Sederhananya, kebaikan hati manusia itu adalah sebuah komoditas yang
terbatas. Kebaikan yang terus diberikan terus-menerus akan membuat manusia
menjadi ketergantungan. Dalam mahakarya Akutagawa Ryuunosuka ‘The Spider
Thread’, palu keadilan Budha menaklukkan arogansi Kandata.
Itu benar
sekali. Orang-orang dengan pikiran yang logis akan menampilkan satu kebaikan
dalam sehari.
Aku sudah
memberikan Kusaoka-san kebaikan dengan sukarela berkencan dengannya. Dengan
begitu, kebaikanku untuk hari ini sudah habis.
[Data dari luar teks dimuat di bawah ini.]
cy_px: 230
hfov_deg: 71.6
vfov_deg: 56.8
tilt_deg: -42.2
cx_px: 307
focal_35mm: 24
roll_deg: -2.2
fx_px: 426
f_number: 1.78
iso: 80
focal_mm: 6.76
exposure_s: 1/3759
Sekarang, hatiku sudah berubah
menjadi iblis dan hendak untuk memecahkan kaca sebuah jendela.
“Hyaa!”
“Ahh!”
Mengambil
momen dimana Kusaoka-san melepaskan tangannya, aku melemparkan batu tersebut
dan ternyata meleset, sang Cyclone Ace
telah gagal.
Sekali lagi. Aku
mencari batu yang lain, aku merasakan ada yang menahan lenganku dari belakang.
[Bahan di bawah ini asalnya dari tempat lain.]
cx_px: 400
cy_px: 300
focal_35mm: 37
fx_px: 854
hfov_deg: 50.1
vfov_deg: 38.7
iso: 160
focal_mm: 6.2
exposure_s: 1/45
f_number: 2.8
Oh? Tangan Kusaoka-san menyentuh bagian aneh dari dadaku, apa bukan?
Aku sebut
ini pelanggaran! Ini pantas dihadiahi kartu kuning! Kartu kuning! Harusnya,
kartu hitam! Menyentuhku adalah hal premium yang sangat mahal! Semua kartu
hitam yang turun dari langit tidak akan cukup! Sejujurnya, aku tidak pernah
tahu aturan dari sepakbola.
“Aku sudah
paham. Aku paham. Tunggu disini sebentar,” Kusaoka-san mengembuskan napasnya
ketika aku berusaha melepaskan diriku darinya.
Dia berjalan
ke depan pintu gerbang sekolah. Lalu...tahu tidak? Dia bisa memanjatnya, yang
seharusnya menjadi tirai besi, seperti tembok berlin.
“Kesini,
berikan tanganmu.”
Setelah
berjuang memanjat pagar itu, Kusaoka-san menawarkan tangannya untuk membantuku.
Ketika aku
memegangi tangannya, dia menarikku dengan kuat, diluar yang kubayangkan. Ada
sebuah rasa aman dalam tangan laki-laki, dimana membuatku sedikit ragu.
Pergelanganku agak merinding dan aku bisa merasakan kalau pipiku sendiri serasa
terbakar.
Aku berhasil
memanjat pagar itu dengan blusku yang tertekan. Karena itu membuat dadaku
terlihat datar, aku berusaha membuatnya lebih menonjol sedikit. Oke, kurasa ini
sudah cukup.
“...Tadi itu
hanya becanda. Apa kau pikir aku akan memecahkan jendela dan melanggar hukum di
rumah orang?”
Aku
mengatakannya dengan pelan, sambil memegangi tangannya dan menuruni gerbang
sekolah.
“Tapi kamu
sudah separuh jalan untuk melempar batu itu ketika kuhentikan, benar tidak?”
“Tahu tidak,
aku memang menaruh kepercayaan kepadamu, Haruma-san. Itu adalah bukti dari rasa
saling percaya kita.”
“...Oh,
oke.”
Kusaoka-san
lalu melepaskan tanganku sambil mengganguk, lalu dia menaruh kedua tangannya di
kantongnya seperti tidak pernah terjadi sesuatu.
...Ya.
Dalam waktu
yang singkat, hubungan simbiosis kita semakin kuat. Aku berterima kasih untuk
itu. Hatiku telah berubah menjadi iblis, seperti sudah tersesat. Aku tidak
keberatan jika harus memberi fee nantinya.